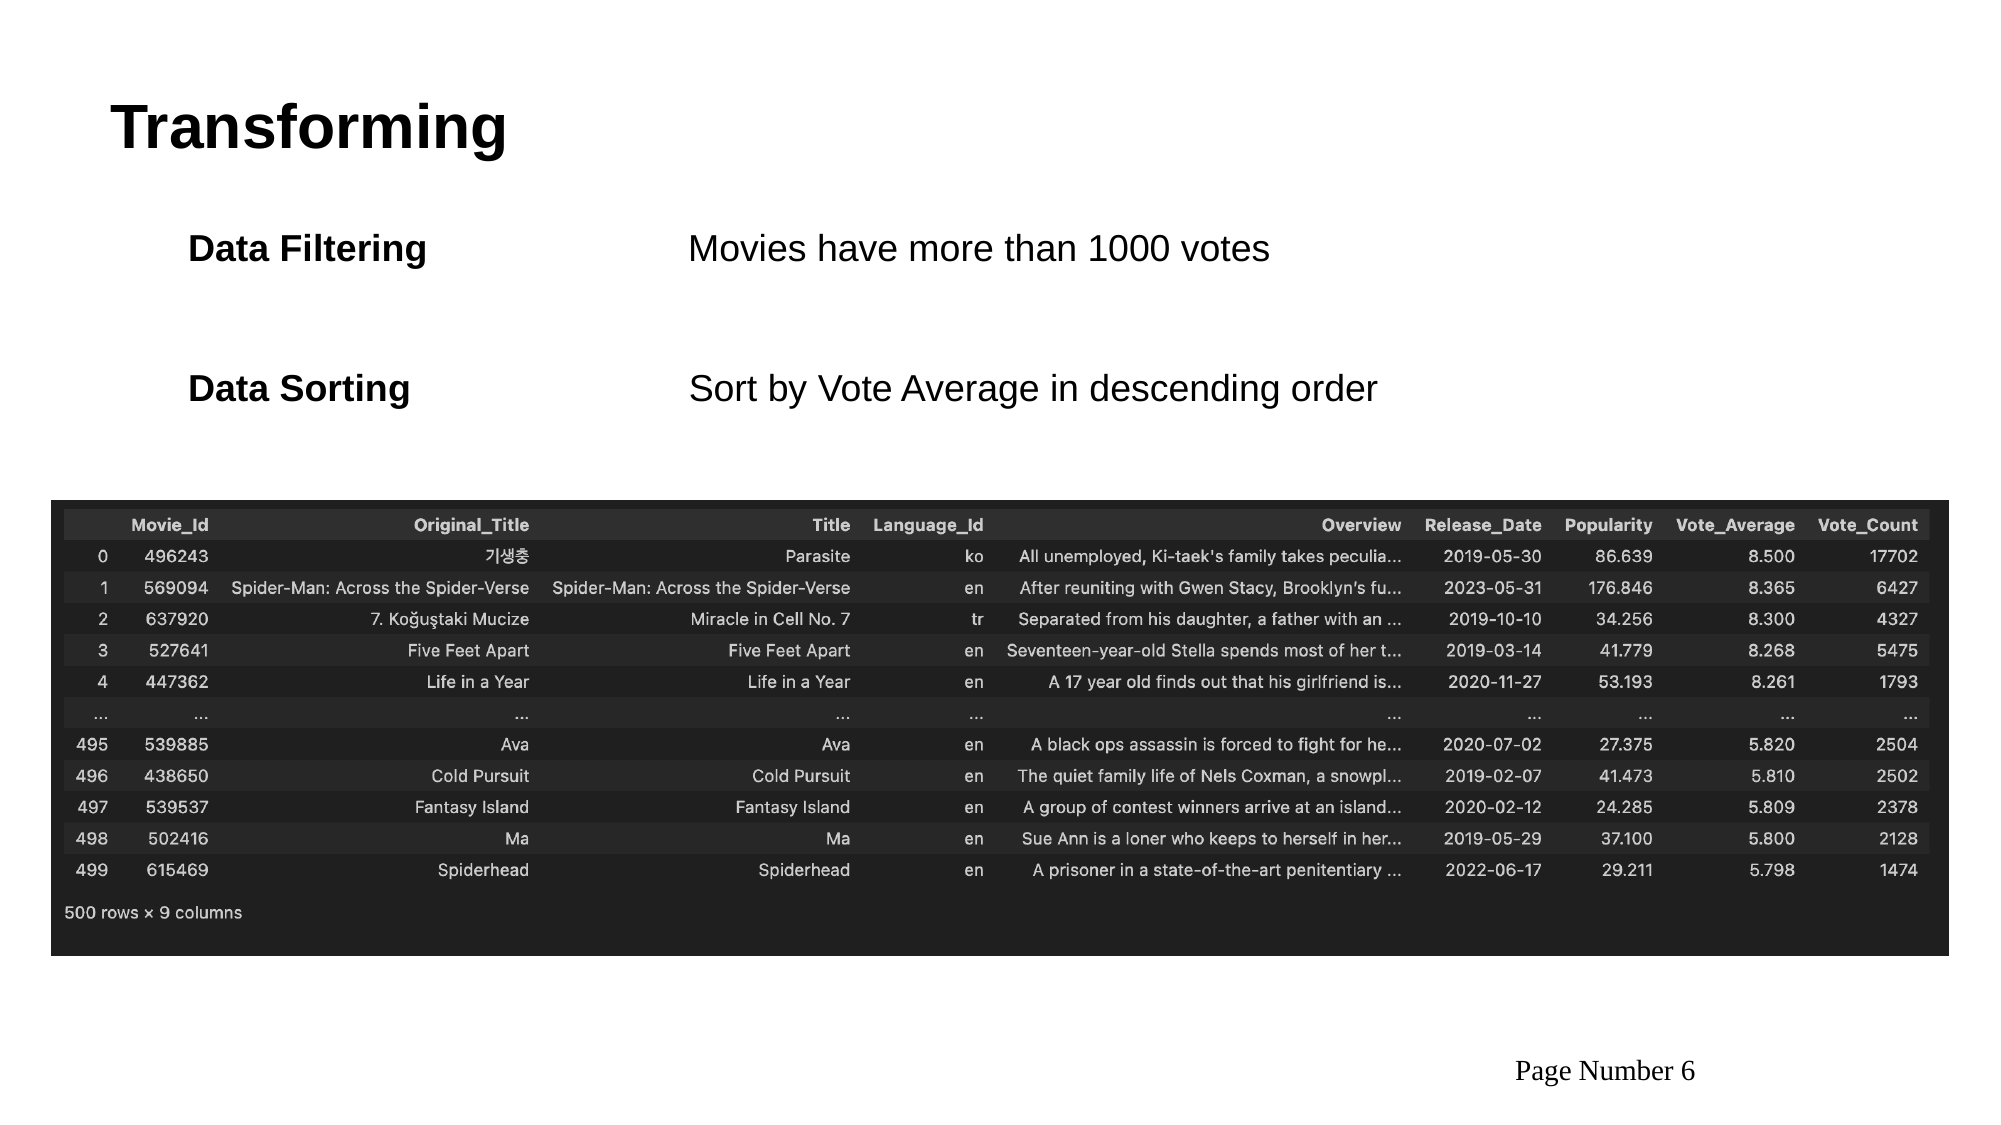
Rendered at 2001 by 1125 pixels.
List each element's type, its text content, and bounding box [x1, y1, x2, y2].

picture [51, 500, 1949, 956]
footer Page Number 6 [1317, 1038, 1893, 1099]
text_box Sort by Vote Average in descending order [674, 356, 1394, 416]
text_box Data Filtering [173, 216, 443, 277]
text_box Transforming [95, 78, 662, 169]
text_box Data Sorting [173, 356, 427, 416]
text_box Movies have more than 1000 votes [673, 216, 1286, 277]
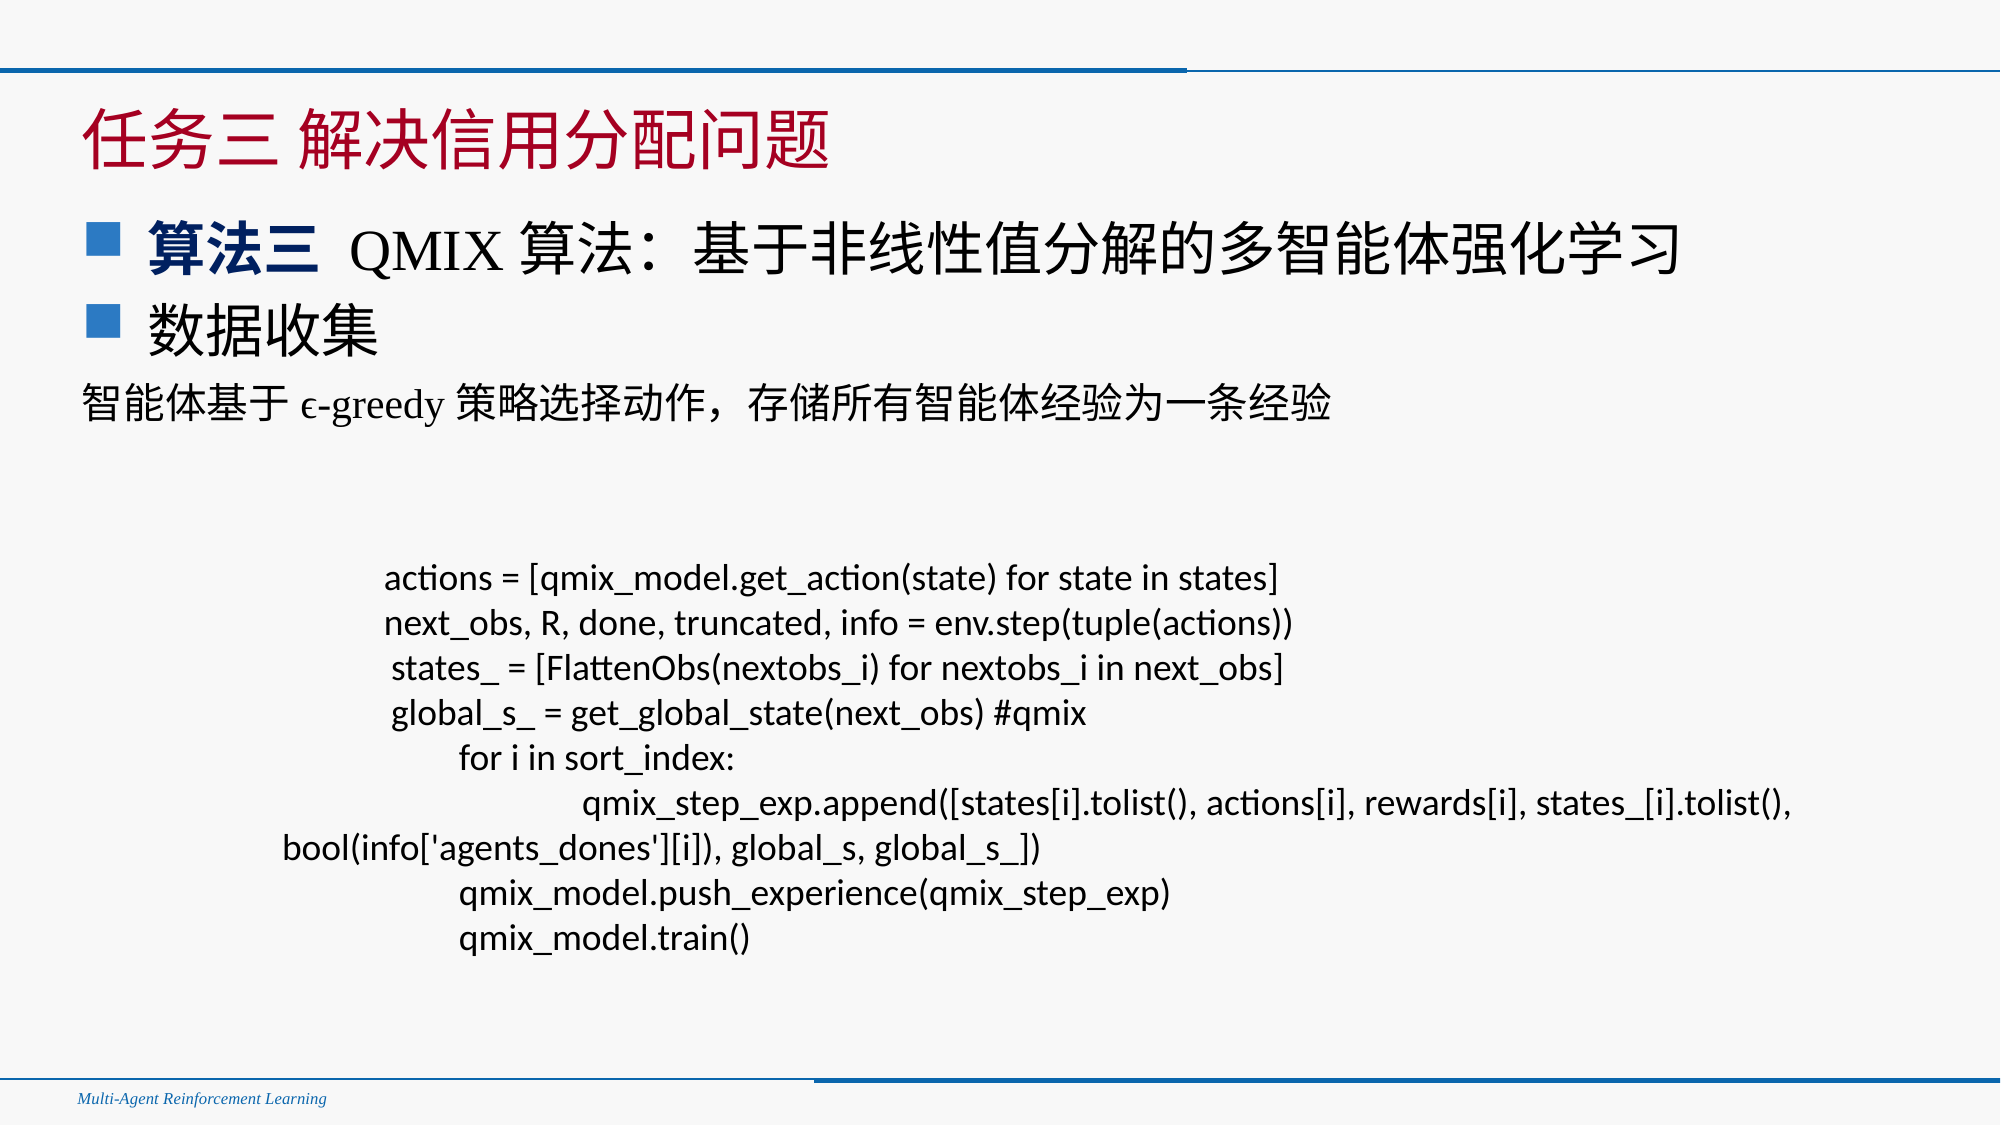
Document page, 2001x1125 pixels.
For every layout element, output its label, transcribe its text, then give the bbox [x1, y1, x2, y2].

slide_number [1890, 1078, 1974, 1111]
list 算法三 QMIX算法：基于非线性值分解的多智能体强化学习 数据收集 智能体基于ϵ-greedy策略选择动作，存储所有智能体经验为一条经验 [66, 204, 1931, 1051]
text_box actions = [qmix_model.get_action(state) for state in states] next_obs, R, done, truncated, info = env.step(tuple(actions)) states_ = [FlattenObs(nextobs_i) for nextobs_i in next_obs] global_s_ = get_global_state(next_obs) #qmix for i in sort_index: qmix_step_exp.append([states[i].tolist(), actions[i], rewards[i], states_[i].tolist(), bool(info['agents_dones'][i]), global_s, global_s_]) qmix_model.push_experience(qmix_step_exp) qmix_model.train() [267, 545, 1844, 965]
list 任务三 解决信用分配问题 [66, 97, 1931, 178]
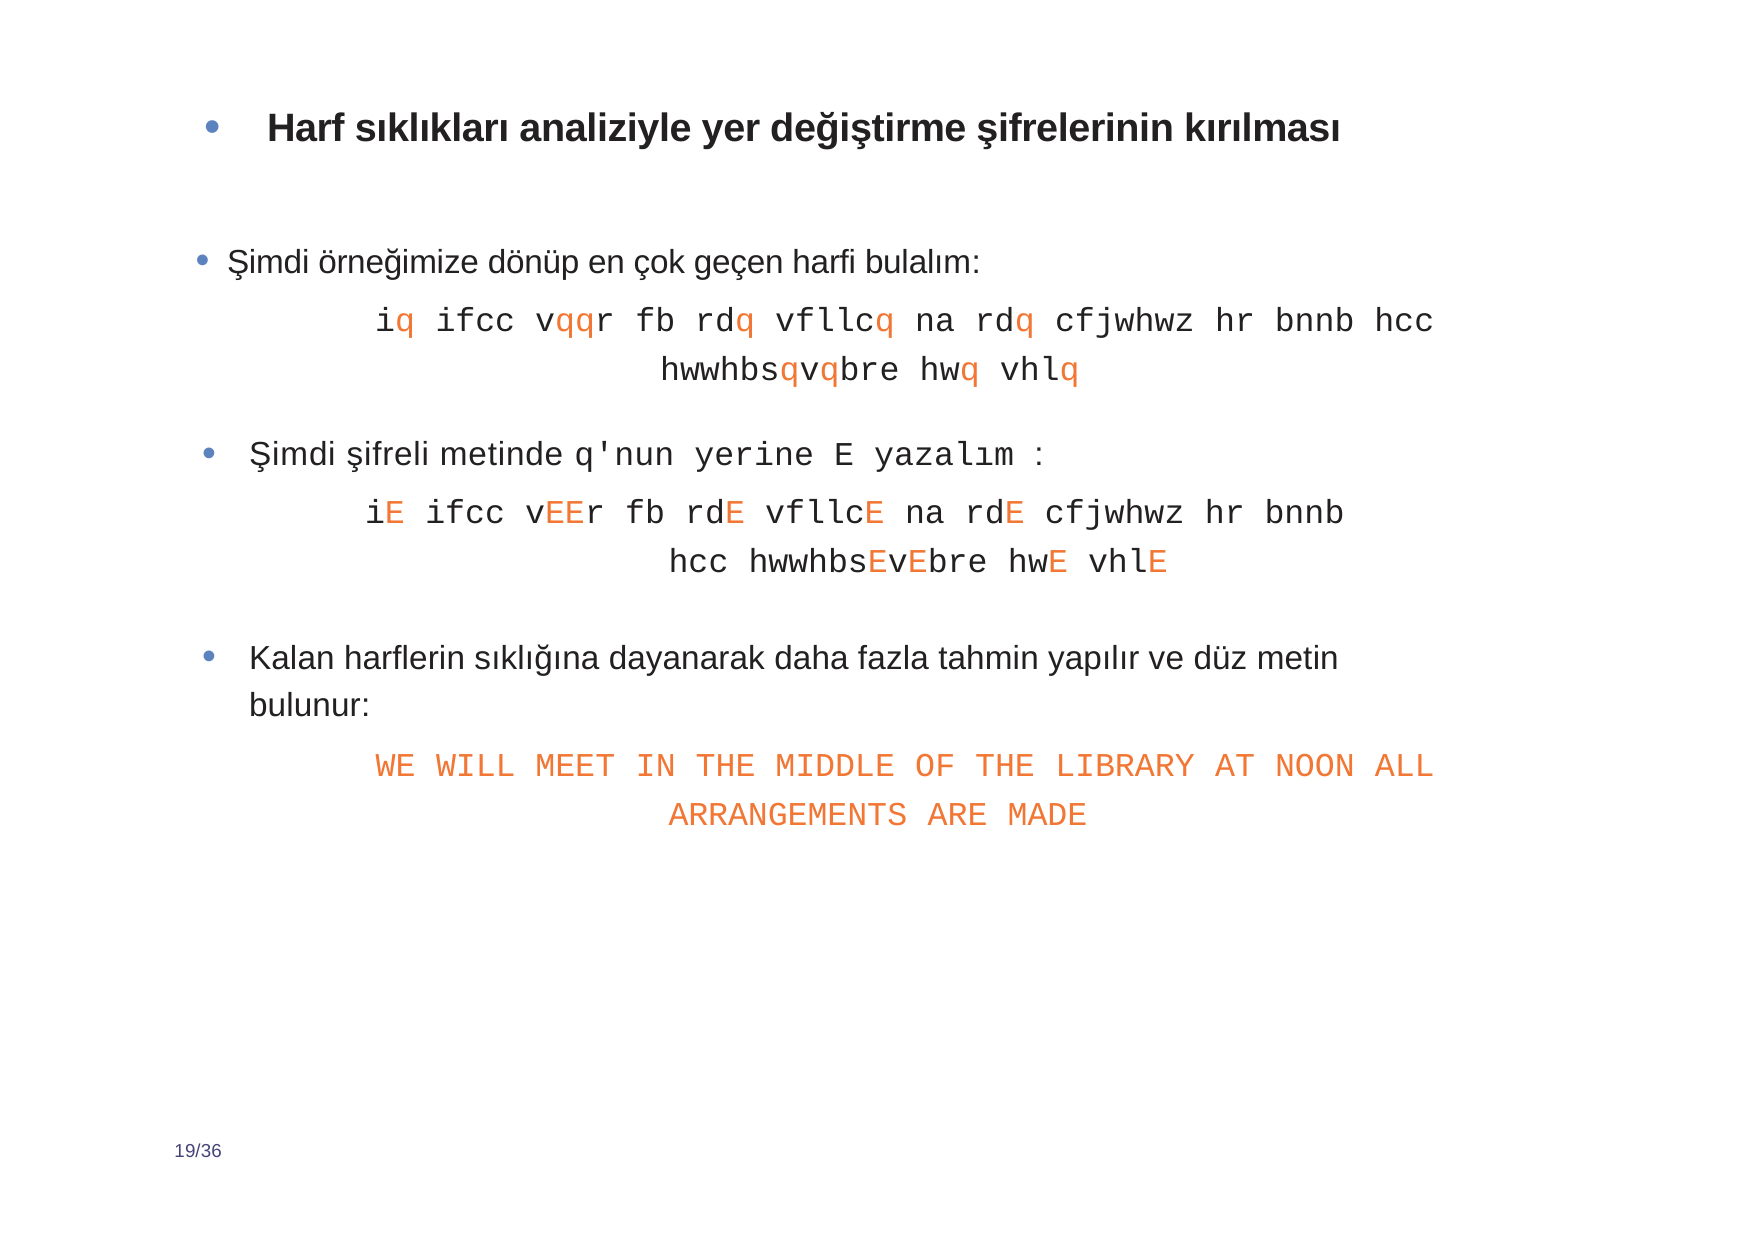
·····
| Problem details |
Give back an exact repeat of the lines from the top of the data through the line that holds "Document page, 2001x1125 pixels.", both included, and omit pictures.

| Output of the exercise |
Rendered at 2001 by 1125 pixels.
List each element's type, its text content, and bounding box [x1, y1, x2, y2].

picture [51, 500, 1949, 956]
footer Page Number 6 [1317, 1038, 1893, 1099]
text_box Sort by Vote Average in descending order [674, 356, 1394, 416]
text_box Data Filtering [173, 216, 443, 277]
text_box Transforming [95, 78, 662, 169]
text_box Data Sorting [173, 356, 427, 416]
text_box Movies have more than 1000 votes [673, 216, 1286, 277]
Document page, 2001x1125 pixels.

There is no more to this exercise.